Bogeun “Bryan” Song cottoned on to the importance of digital engagement long before the coronavirus forced the rest of the industry to pay attention.
The Seoul-based entrepreneur worked as an event producer for six years before launching xSync, an event management software company, in 2015.
“My first goal [as an event producer] was to make my events more entertaining by providing mobile card stunts, live polls, surveys and photo sharing. I thought that providing tools to let the crowd participate was the key to successful events,” he said.
Initially, xSync provided mobile apps to support live events, but after Covid-19, Song sharpened his focus on website development and building online conference platforms.
“I was lucky that most of the features I was providing for offline events were still relevant online,” he explained.

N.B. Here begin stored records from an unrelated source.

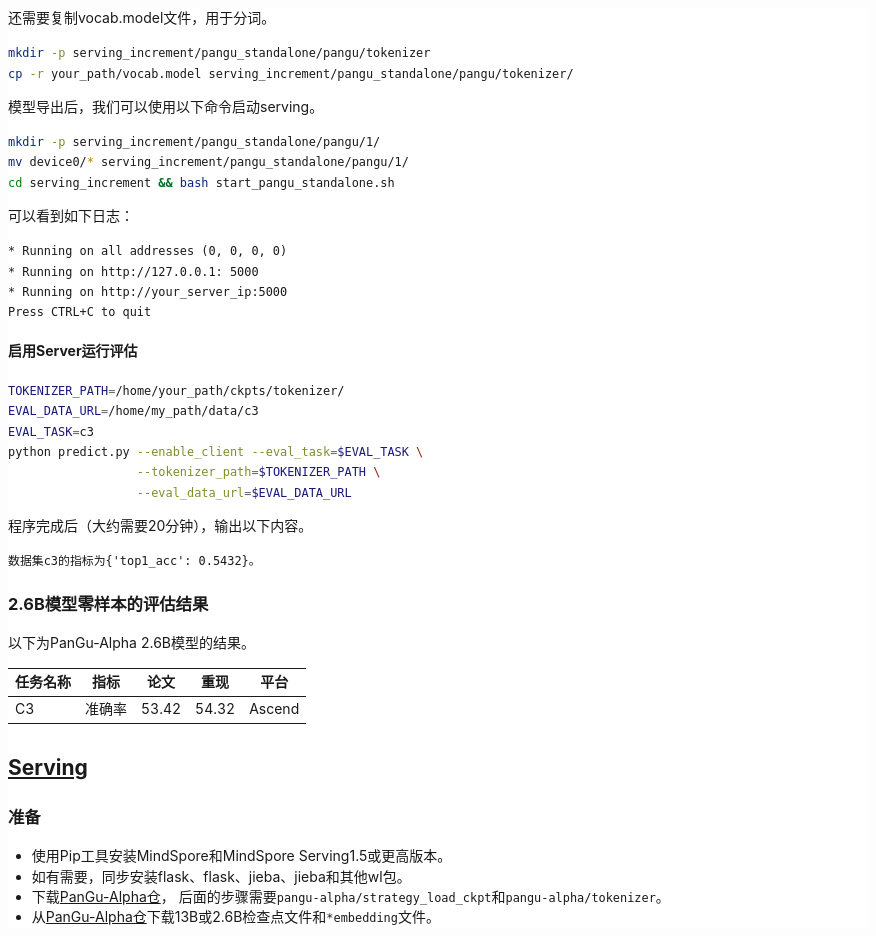 还需要复制vocab.model文件，用于分词。

```bash
mkdir -p serving_increment/pangu_standalone/pangu/tokenizer
cp -r your_path/vocab.model serving_increment/pangu_standalone/pangu/tokenizer/
```

模型导出后，我们可以使用以下命令启动serving。

```bash
mkdir -p serving_increment/pangu_standalone/pangu/1/
mv device0/* serving_increment/pangu_standalone/pangu/1/
cd serving_increment && bash start_pangu_standalone.sh
```

可以看到如下日志：

```text
* Running on all addresses (0, 0, 0, 0)
* Running on http://127.0.0.1: 5000
* Running on http://your_server_ip:5000
Press CTRL+C to quit
```

#### 启用Server运行评估

```bash
TOKENIZER_PATH=/home/your_path/ckpts/tokenizer/
EVAL_DATA_URL=/home/my_path/data/c3
EVAL_TASK=c3
python predict.py --enable_client --eval_task=$EVAL_TASK \
                  --tokenizer_path=$TOKENIZER_PATH \
                  --eval_data_url=$EVAL_DATA_URL
```

程序完成后（大约需要20分钟），输出以下内容。

```text
数据集c3的指标为{'top1_acc': 0.5432}。
```

### 2.6B模型零样本的评估结果

以下为PanGu-Alpha 2.6B模型的结果。

| 任务名称        | 指标  | 论文| 重现| 平台|
|-------------------|----------|-------|------------|----------|
| C3               | 准确率| 53.42 | 54.32      | Ascend  |

## [Serving](#目录)

### 准备

- 使用Pip工具安装MindSpore和MindSpore Serving1.5或更高版本。
- 如有需要，同步安装flask、flask、jieba、jieba和其他wl包。
- 下载[PanGu-Alpha仓](https://git.openi.org.cn/PCL-Platform.Intelligence/PanGu-Alpha)，
  后面的步骤需要`pangu-alpha/strategy_load_ckpt`和`pangu-alpha/tokenizer`。
- 从[PanGu-Alpha仓](https://git.openi.org.cn/PCL-Platform.Intelligence/PanGu-Alpha)下载13B或2.6B检查点文件和`*embedding`文件。
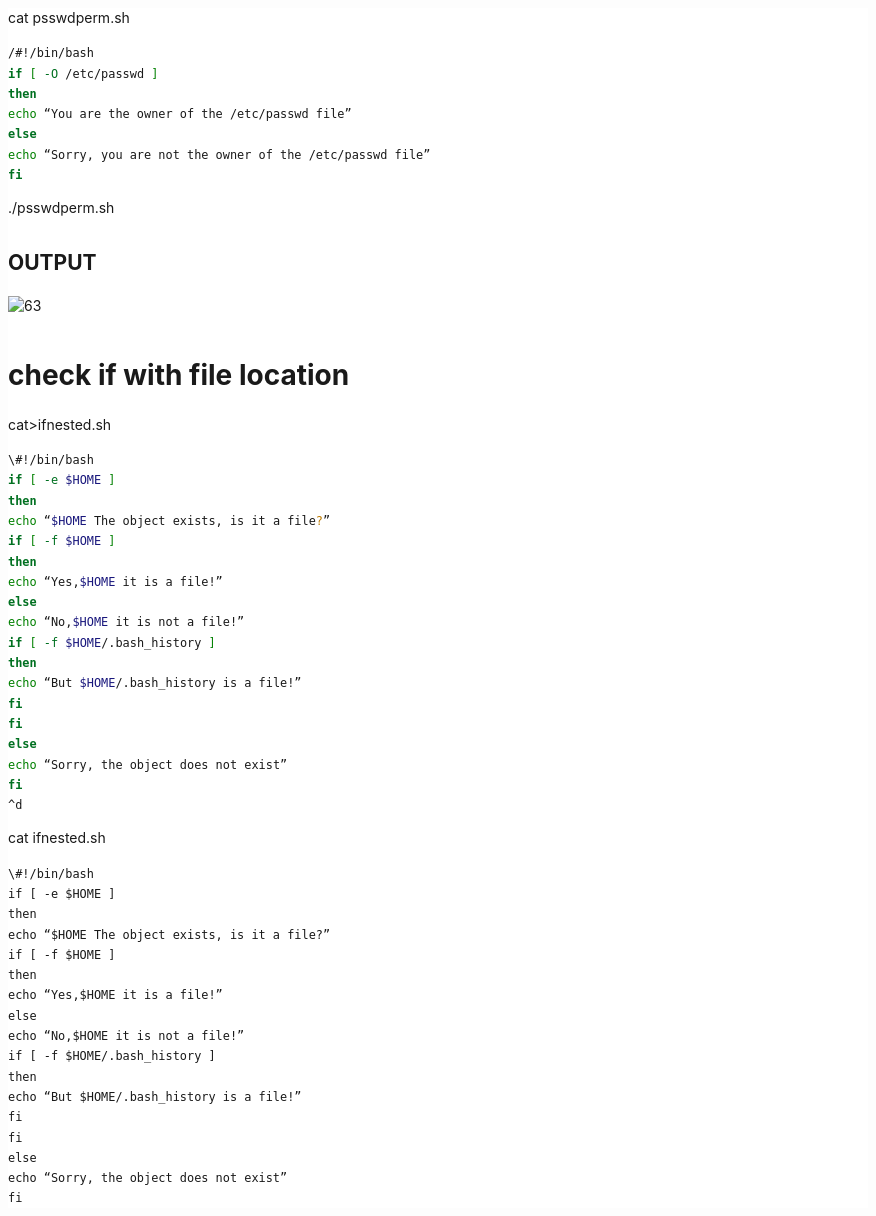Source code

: cat psswdperm.sh 
```bash
/#!/bin/bash
if [ -O /etc/passwd ]
then
echo “You are the owner of the /etc/passwd file”
else
echo “Sorry, you are not the owner of the /etc/passwd file”
fi
 ```
./psswdperm.sh
## OUTPUT
![63](https://github.com/Kathiresan-23013376/OS-Linux-commands-Shell-script/assets/150008375/fb2b02d2-db83-4d37-a795-efed16ccaf55)

# check if with file location
cat>ifnested.sh 
```bash
\#!/bin/bash
if [ -e $HOME ]
then
echo “$HOME The object exists, is it a file?”
if [ -f $HOME ]
then
echo “Yes,$HOME it is a file!”
else
echo “No,$HOME it is not a file!”
if [ -f $HOME/.bash_history ]
then
echo “But $HOME/.bash_history is a file!”
fi
fi
else
echo “Sorry, the object does not exist”
fi
^d
```
cat ifnested.sh 
```
\#!/bin/bash
if [ -e $HOME ]
then
echo “$HOME The object exists, is it a file?”
if [ -f $HOME ]
then
echo “Yes,$HOME it is a file!”
else
echo “No,$HOME it is not a file!”
if [ -f $HOME/.bash_history ]
then
echo “But $HOME/.bash_history is a file!”
fi
fi
else
echo “Sorry, the object does not exist”
fi
```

While some of Song’s clients preferred to postpone live events rather than pivot online, by May 2020 this thinking started to shift. He has since built online conference platforms for more than 40 associations, including the 20th International Conference on Heavy Metals in the Environment (ICHMET), a five-day hybrid event in Seoul. The platform was accessible two weeks prior to the live-streamed event, which helped boost interaction during the event proper.
“Participants were able to leave comments and questions, and there was tons of interaction even before the live streaming,” Song explained.
“Questions asked during the conference were more in-depth as participants had already read through the materials.”
While he’s a strong proponent of virtual and hybrid meetings, Song believes “tech platforms have failed to solve networking” and that such events will remain offline. With uncertainty the order of the day, he describes being an entrepreneur as “a constant hustle against the market” and believes it is his ‘duty’ to push the industry forward.
“I feel that my decisions are making a difference in the MICE industry in Korea, and that I am responsible for innovation,” he said. “Running a company means that I am trying to make money, but at the same time I’m also trying to make a difference in the world. I assume that every entrepreneur is playing this role, whether it’s intended or not.”